The hospital struggled to get basic supplies such as medicines and sterile gloves and Sara had to decide which patients to prioritise based on their chances of survival. “I felt horrible being absolutely helpless,” she says. “I always did the best I could with barely anything left to treat them with, but it broke me, not being able to save so many innocent lives.”
However, there were glimmers of hope. Sara successfully delivered a baby for the first time after she and the mother were trapped in the operating theatre one night as bombs landed outside.
Sara desperately tried to get a gynaecologist to help but no-one came. By 06:00 they couldn’t wait any longer. “I prayed to our Lord to help me and save both the mother and the child,” she says.
The baby emerged with the umbilical cord wrapped around her neck, but Sara managed to remove it and delivered the little girl safely. The grateful mother named her daughter after Sara.
One of the hardest things for Sara was the communications blackout, when she was unable to check on her mother, four siblings and grandmother. When the phone lines and internet links went down, they were making their way to Rafah in the south and she didn’t know if they were alive or dead: “I couldn’t function or continue, I couldn’t do anything.” She was terrified they would be bombed.

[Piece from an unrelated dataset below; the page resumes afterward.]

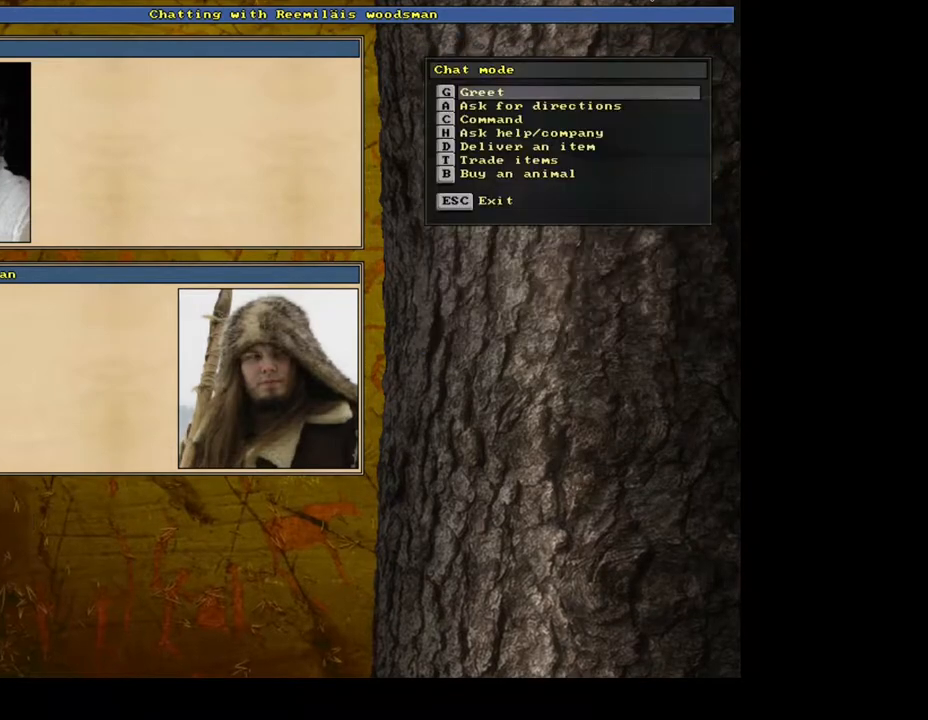
{"keys": [], "mouse": [], "events": [[150, "t", "down"], [250, "t", "up"]]}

As the conflict intensified and she heard her family were safe, Sara’s challenges multiplied. Supplies of food and water ran out and “in the last week, there was no electricity… we survived on the bare minimum”. Something as small as being offered a piece of bread became a moment to rejoice.

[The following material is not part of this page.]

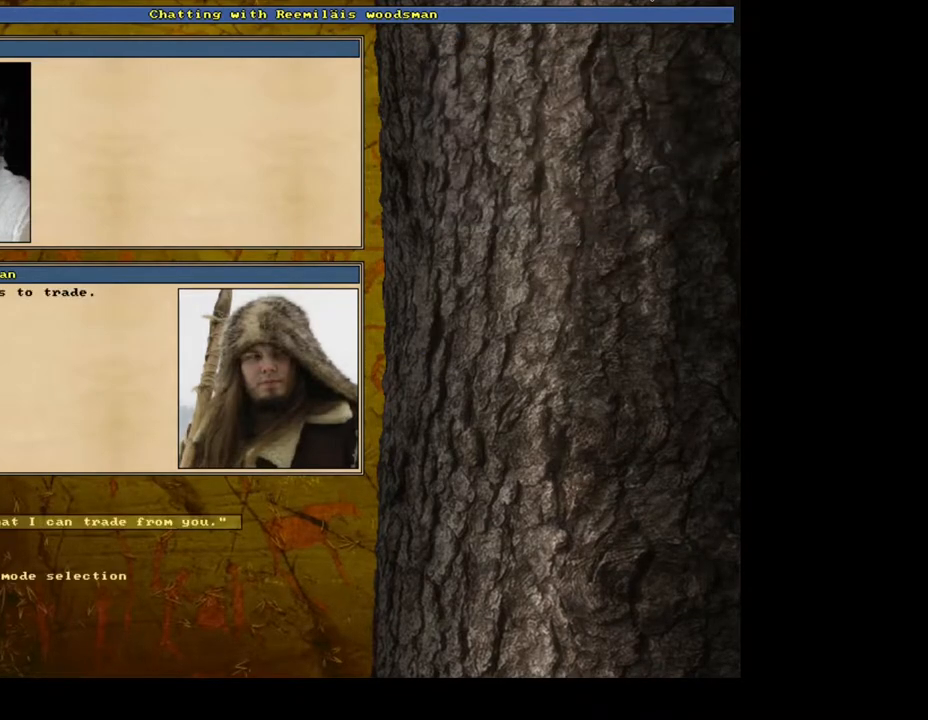
{"keys": [], "mouse": [], "events": [[17, "return", "down"], [100, "return", "up"]]}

When the lights went out she had to navigate the packed corridors by torchlight and performed surgery in near-darkness with the sound of bombs around her. “I would describe this period as the worst phase of my life, living in hell,” she says.
As the bombing grew closer and the Israeli army’s intentions to raid the hospital became clear, Sara was afraid that if she stayed she would die, so she decided to evacuate and head to Rafah to be with her family, who were now sheltering with her uncle.
However, she did not make the journey south alone. She walked with her colleagues and the mother and baby she had delivered.
When the Israeli military raided the hospital, it described it as a “targeted operation against Hamas” saying it had found an “operational centre” there – something Hamas denied.
Describing life for herself and the tide of more than a million displaced Gazans, Sara says: “We don’t have water to drink or food to eat. We don’t have a home. We have been abandoned, sitting in the streets, schools, and squares. Winter has arrived, and we are not prepared, we don’t have clothes, blankets or anything.”
She is still trying to use her medical training when she can. “Every day we go out, roam around and help as much as we can because the shelters and schools need us.”
Sara worries what the future holds for her and her family. “This year was supposed to be my sister’s last year in school before graduating and starting her life, but now we have no idea what will happen.” Like other Gazans, their hopes and dreams have been set aside in place of survival.